→ **YOUR GOAL**
Transcribe the records that follow exactly. Skip the pictures.

→ **THE INPUT**

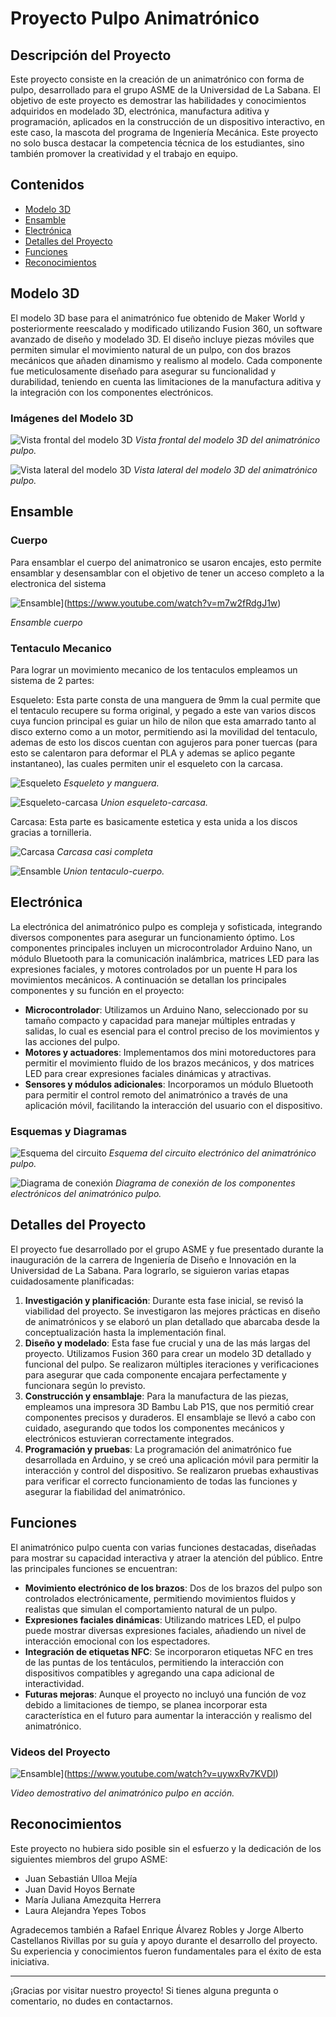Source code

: # Proyecto Pulpo Animatrónico

## Descripción del Proyecto

Este proyecto consiste en la creación de un animatrónico con forma de pulpo, desarrollado para el grupo ASME de la Universidad de La Sabana. El objetivo de este proyecto es demostrar las habilidades y conocimientos adquiridos en modelado 3D, electrónica, manufactura aditiva y programación, aplicados en la construcción de un dispositivo interactivo, en este caso, la mascota del programa de Ingeniería Mecánica. Este proyecto no solo busca destacar la competencia técnica de los estudiantes, sino también promover la creatividad y el trabajo en equipo.

## Contenidos

- [Modelo 3D](#modelo-3d)
- [Ensamble](#ensamble)
- [Electrónica](#electrónica)
- [Detalles del Proyecto](#detalles-del-proyecto)
- [Funciones](#funciones)
- [Reconocimientos](#reconocimientos)

## Modelo 3D

El modelo 3D base para el animatrónico fue obtenido de Maker World y posteriormente reescalado y modificado utilizando Fusion 360, un software avanzado de diseño y modelado 3D. El diseño incluye piezas móviles que permiten simular el movimiento natural de un pulpo, con dos brazos mecánicos que añaden dinamismo y realismo al modelo. Cada componente fue meticulosamente diseñado para asegurar su funcionalidad y durabilidad, teniendo en cuenta las limitaciones de la manufactura aditiva y la integración con los componentes electrónicos.

### Imágenes del Modelo 3D

![Vista frontal del modelo 3D](images/modelo_3d_frontal.jpg)
*Vista frontal del modelo 3D del animatrónico pulpo.*

![Vista lateral del modelo 3D](images/modelo_3d_lateral.jpg)
*Vista lateral del modelo 3D del animatrónico pulpo.*

## Ensamble

### Cuerpo

Para ensamblar el cuerpo del animatronico se usaron encajes, esto permite ensamblar y desensamblar con el objetivo de tener un acceso completo a la electronica del sistema

![Ensamble](https://img.youtube.com/vi/m7w2fRdgJ1w/0.jpg)](https://www.youtube.com/watch?v=m7w2fRdgJ1w)

*Ensamble cuerpo*

### Tentaculo Mecanico

Para lograr un movimiento mecanico de los tentaculos empleamos un sistema de 2 partes:

Esqueleto: Esta parte consta de una manguera de 9mm la cual permite que el tentaculo recupere su forma original, y pegado a este van varios discos cuya funcion principal es guiar un hilo de nilon que esta amarrado tanto al disco externo como a un motor, permitiendo asi la movilidad del tentaculo, ademas de esto los discos cuentan con agujeros para poner tuercas (para esto se calentaron para deformar el PLA y ademas se aplico pegante instantaneo), las cuales permiten unir el esqueleto con la carcasa.

![Esqueleto](Images/Esqueleto.jpg)
*Esqueleto y manguera.*

![Esqueleto-carcasa](Images/Union_esqueleto_carcasa.jpg)
*Union esqueleto-carcasa.*

Carcasa: Esta parte es basicamente estetica y esta unida a los discos gracias a tornilleria.

![Carcasa](Images/Carcasa.jpg)
*Carcasa casi completa*

![Ensamble](Images/Ensamble.jpg)
*Union tentaculo-cuerpo.*

## Electrónica

La electrónica del animatrónico pulpo es compleja y sofisticada, integrando diversos componentes para asegurar un funcionamiento óptimo. Los componentes principales incluyen un microcontrolador Arduino Nano, un módulo Bluetooth para la comunicación inalámbrica, matrices LED para las expresiones faciales, y motores controlados por un puente H para los movimientos mecánicos. A continuación se detallan los principales componentes y su función en el proyecto:

- **Microcontrolador**: Utilizamos un Arduino Nano, seleccionado por su tamaño compacto y capacidad para manejar múltiples entradas y salidas, lo cual es esencial para el control preciso de los movimientos y las acciones del pulpo.
- **Motores y actuadores**: Implementamos dos mini motoreductores para permitir el movimiento fluido de los brazos mecánicos, y dos matrices LED para crear expresiones faciales dinámicas y atractivas.
- **Sensores y módulos adicionales**: Incorporamos un módulo Bluetooth para permitir el control remoto del animatrónico a través de una aplicación móvil, facilitando la interacción del usuario con el dispositivo.

### Esquemas y Diagramas

![Esquema del circuito](images/esquema_circuito.jpg)
*Esquema del circuito electrónico del animatrónico pulpo.*

![Diagrama de conexión](images/diagrama_conexion.jpg)
*Diagrama de conexión de los componentes electrónicos del animatrónico pulpo.*

## Detalles del Proyecto

El proyecto fue desarrollado por el grupo ASME y fue presentado durante la inauguración de la carrera de Ingeniería de Diseño e Innovación en la Universidad de La Sabana. Para lograrlo, se siguieron varias etapas cuidadosamente planificadas:

1. **Investigación y planificación**: Durante esta fase inicial, se revisó la viabilidad del proyecto. Se investigaron las mejores prácticas en diseño de animatrónicos y se elaboró un plan detallado que abarcaba desde la conceptualización hasta la implementación final.
2. **Diseño y modelado**: Esta fase fue crucial y una de las más largas del proyecto. Utilizamos Fusion 360 para crear un modelo 3D detallado y funcional del pulpo. Se realizaron múltiples iteraciones y verificaciones para asegurar que cada componente encajara perfectamente y funcionara según lo previsto.
3. **Construcción y ensamblaje**: Para la manufactura de las piezas, empleamos una impresora 3D Bambu Lab P1S, que nos permitió crear componentes precisos y duraderos. El ensamblaje se llevó a cabo con cuidado, asegurando que todos los componentes mecánicos y electrónicos estuvieran correctamente integrados.
4. **Programación y pruebas**: La programación del animatrónico fue desarrollada en Arduino, y se creó una aplicación móvil para permitir la interacción y control del dispositivo. Se realizaron pruebas exhaustivas para verificar el correcto funcionamiento de todas las funciones y asegurar la fiabilidad del animatrónico.

## Funciones

El animatrónico pulpo cuenta con varias funciones destacadas, diseñadas para mostrar su capacidad interactiva y atraer la atención del público. Entre las principales funciones se encuentran:

- **Movimiento electrónico de los brazos**: Dos de los brazos del pulpo son controlados electrónicamente, permitiendo movimientos fluidos y realistas que simulan el comportamiento natural de un pulpo.
- **Expresiones faciales dinámicas**: Utilizando matrices LED, el pulpo puede mostrar diversas expresiones faciales, añadiendo un nivel de interacción emocional con los espectadores.
- **Integración de etiquetas NFC**: Se incorporaron etiquetas NFC en tres de las puntas de los tentáculos, permitiendo la interacción con dispositivos compatibles y agregando una capa adicional de interactividad.
- **Futuras mejoras**: Aunque el proyecto no incluyó una función de voz debido a limitaciones de tiempo, se planea incorporar esta característica en el futuro para aumentar la interacción y realismo del animatrónico.

### Videos del Proyecto

![Ensamble](https://img.youtube.com/vi/uywxRv7KVDI/0.jpg)](https://www.youtube.com/watch?v=uywxRv7KVDI)

*Video demostrativo del animatrónico pulpo en acción.*

## Reconocimientos

Este proyecto no hubiera sido posible sin el esfuerzo y la dedicación de los siguientes miembros del grupo ASME:

- Juan Sebastián Ulloa Mejía
- Juan David Hoyos Bernate
- María Juliana Amezquita Herrera
- Laura Alejandra Yepes Tobos

Agradecemos también a Rafael Enrique Álvarez Robles y Jorge Alberto Castellanos Rivillas por su guía y apoyo durante el desarrollo del proyecto. Su experiencia y conocimientos fueron fundamentales para el éxito de esta iniciativa.

---

¡Gracias por visitar nuestro proyecto! Si tienes alguna pregunta o comentario, no dudes en contactarnos.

→ **EXERCISE ANSWER**
Source code

: # Proyecto Pulpo Animatrónico

## Descripción del Proyecto

Este proyecto consiste en la creación de un animatrónico con forma de pulpo, desarrollado para el grupo ASME de la Universidad de La Sabana. El objetivo de este proyecto es demostrar las habilidades y conocimientos adquiridos en modelado 3D, electrónica, manufactura aditiva y programación, aplicados en la construcción de un dispositivo interactivo, en este caso, la mascota del programa de Ingeniería Mecánica. Este proyecto no solo busca destacar la competencia técnica de los estudiantes, sino también promover la creatividad y el trabajo en equipo.

## Contenidos

- [Modelo 3D](#modelo-3d)
- [Ensamble](#ensamble)
- [Electrónica](#electrónica)
- [Detalles del Proyecto](#detalles-del-proyecto)
- [Funciones](#funciones)
- [Reconocimientos](#reconocimientos)

## Modelo 3D

El modelo 3D base para el animatrónico fue obtenido de Maker World y posteriormente reescalado y modificado utilizando Fusion 360, un software avanzado de diseño y modelado 3D. El diseño incluye piezas móviles que permiten simular el movimiento natural de un pulpo, con dos brazos mecánicos que añaden dinamismo y realismo al modelo. Cada componente fue meticulosamente diseñado para asegurar su funcionalidad y durabilidad, teniendo en cuenta las limitaciones de la manufactura aditiva y la integración con los componentes electrónicos.

### Imágenes del Modelo 3D

![Vista frontal del modelo 3D](images/modelo_3d_frontal.jpg)
*Vista frontal del modelo 3D del animatrónico pulpo.*

![Vista lateral del modelo 3D](images/modelo_3d_lateral.jpg)
*Vista lateral del modelo 3D del animatrónico pulpo.*

## Ensamble

### Cuerpo

Para ensamblar el cuerpo del animatronico se usaron encajes, esto permite ensamblar y desensamblar con el objetivo de tener un acceso completo a la electronica del sistema

![Ensamble](https://img.youtube.com/vi/m7w2fRdgJ1w/0.jpg)](https://www.youtube.com/watch?v=m7w2fRdgJ1w)

*Ensamble cuerpo*

### Tentaculo Mecanico

Para lograr un movimiento mecanico de los tentaculos empleamos un sistema de 2 partes:

Esqueleto: Esta parte consta de una manguera de 9mm la cual permite que el tentaculo recupere su forma original, y pegado a este van varios discos cuya funcion principal es guiar un hilo de nilon que esta amarrado tanto al disco externo como a un motor, permitiendo asi la movilidad del tentaculo, ademas de esto los discos cuentan con agujeros para poner tuercas (para esto se calentaron para deformar el PLA y ademas se aplico pegante instantaneo), las cuales permiten unir el esqueleto con la carcasa.

![Esqueleto](Images/Esqueleto.jpg)
*Esqueleto y manguera.*

![Esqueleto-carcasa](Images/Union_esqueleto_carcasa.jpg)
*Union esqueleto-carcasa.*

Carcasa: Esta parte es basicamente estetica y esta unida a los discos gracias a tornilleria.

![Carcasa](Images/Carcasa.jpg)
*Carcasa casi completa*

![Ensamble](Images/Ensamble.jpg)
*Union tentaculo-cuerpo.*

## Electrónica

La electrónica del animatrónico pulpo es compleja y sofisticada, integrando diversos componentes para asegurar un funcionamiento óptimo. Los componentes principales incluyen un microcontrolador Arduino Nano, un módulo Bluetooth para la comunicación inalámbrica, matrices LED para las expresiones faciales, y motores controlados por un puente H para los movimientos mecánicos. A continuación se detallan los principales componentes y su función en el proyecto:

- **Microcontrolador**: Utilizamos un Arduino Nano, seleccionado por su tamaño compacto y capacidad para manejar múltiples entradas y salidas, lo cual es esencial para el control preciso de los movimientos y las acciones del pulpo.
- **Motores y actuadores**: Implementamos dos mini motoreductores para permitir el movimiento fluido de los brazos mecánicos, y dos matrices LED para crear expresiones faciales dinámicas y atractivas.
- **Sensores y módulos adicionales**: Incorporamos un módulo Bluetooth para permitir el control remoto del animatrónico a través de una aplicación móvil, facilitando la interacción del usuario con el dispositivo.

### Esquemas y Diagramas

![Esquema del circuito](images/esquema_circuito.jpg)
*Esquema del circuito electrónico del animatrónico pulpo.*

![Diagrama de conexión](images/diagrama_conexion.jpg)
*Diagrama de conexión de los componentes electrónicos del animatrónico pulpo.*

## Detalles del Proyecto

El proyecto fue desarrollado por el grupo ASME y fue presentado durante la inauguración de la carrera de Ingeniería de Diseño e Innovación en la Universidad de La Sabana. Para lograrlo, se siguieron varias etapas cuidadosamente planificadas:

1. **Investigación y planificación**: Durante esta fase inicial, se revisó la viabilidad del proyecto. Se investigaron las mejores prácticas en diseño de animatrónicos y se elaboró un plan detallado que abarcaba desde la conceptualización hasta la implementación final.
2. **Diseño y modelado**: Esta fase fue crucial y una de las más largas del proyecto. Utilizamos Fusion 360 para crear un modelo 3D detallado y funcional del pulpo. Se realizaron múltiples iteraciones y verificaciones para asegurar que cada componente encajara perfectamente y funcionara según lo previsto.
3. **Construcción y ensamblaje**: Para la manufactura de las piezas, empleamos una impresora 3D Bambu Lab P1S, que nos permitió crear componentes precisos y duraderos. El ensamblaje se llevó a cabo con cuidado, asegurando que todos los componentes mecánicos y electrónicos estuvieran correctamente integrados.
4. **Programación y pruebas**: La programación del animatrónico fue desarrollada en Arduino, y se creó una aplicación móvil para permitir la interacción y control del dispositivo. Se realizaron pruebas exhaustivas para verificar el correcto funcionamiento de todas las funciones y asegurar la fiabilidad del animatrónico.

## Funciones

El animatrónico pulpo cuenta con varias funciones destacadas, diseñadas para mostrar su capacidad interactiva y atraer la atención del público. Entre las principales funciones se encuentran:

- **Movimiento electrónico de los brazos**: Dos de los brazos del pulpo son controlados electrónicamente, permitiendo movimientos fluidos y realistas que simulan el comportamiento natural de un pulpo.
- **Expresiones faciales dinámicas**: Utilizando matrices LED, el pulpo puede mostrar diversas expresiones faciales, añadiendo un nivel de interacción emocional con los espectadores.
- **Integración de etiquetas NFC**: Se incorporaron etiquetas NFC en tres de las puntas de los tentáculos, permitiendo la interacción con dispositivos compatibles y agregando una capa adicional de interactividad.
- **Futuras mejoras**: Aunque el proyecto no incluyó una función de voz debido a limitaciones de tiempo, se planea incorporar esta característica en el futuro para aumentar la interacción y realismo del animatrónico.

### Videos del Proyecto

![Ensamble](https://img.youtube.com/vi/uywxRv7KVDI/0.jpg)](https://www.youtube.com/watch?v=uywxRv7KVDI)

*Video demostrativo del animatrónico pulpo en acción.*

## Reconocimientos

Este proyecto no hubiera sido posible sin el esfuerzo y la dedicación de los siguientes miembros del grupo ASME:

- Juan Sebastián Ulloa Mejía
- Juan David Hoyos Bernate
- María Juliana Amezquita Herrera
- Laura Alejandra Yepes Tobos

Agradecemos también a Rafael Enrique Álvarez Robles y Jorge Alberto Castellanos Rivillas por su guía y apoyo durante el desarrollo del proyecto. Su experiencia y conocimientos fueron fundamentales para el éxito de esta iniciativa.

---

¡Gracias por visitar nuestro proyecto! Si tienes alguna pregunta o comentario, no dudes en contactarnos.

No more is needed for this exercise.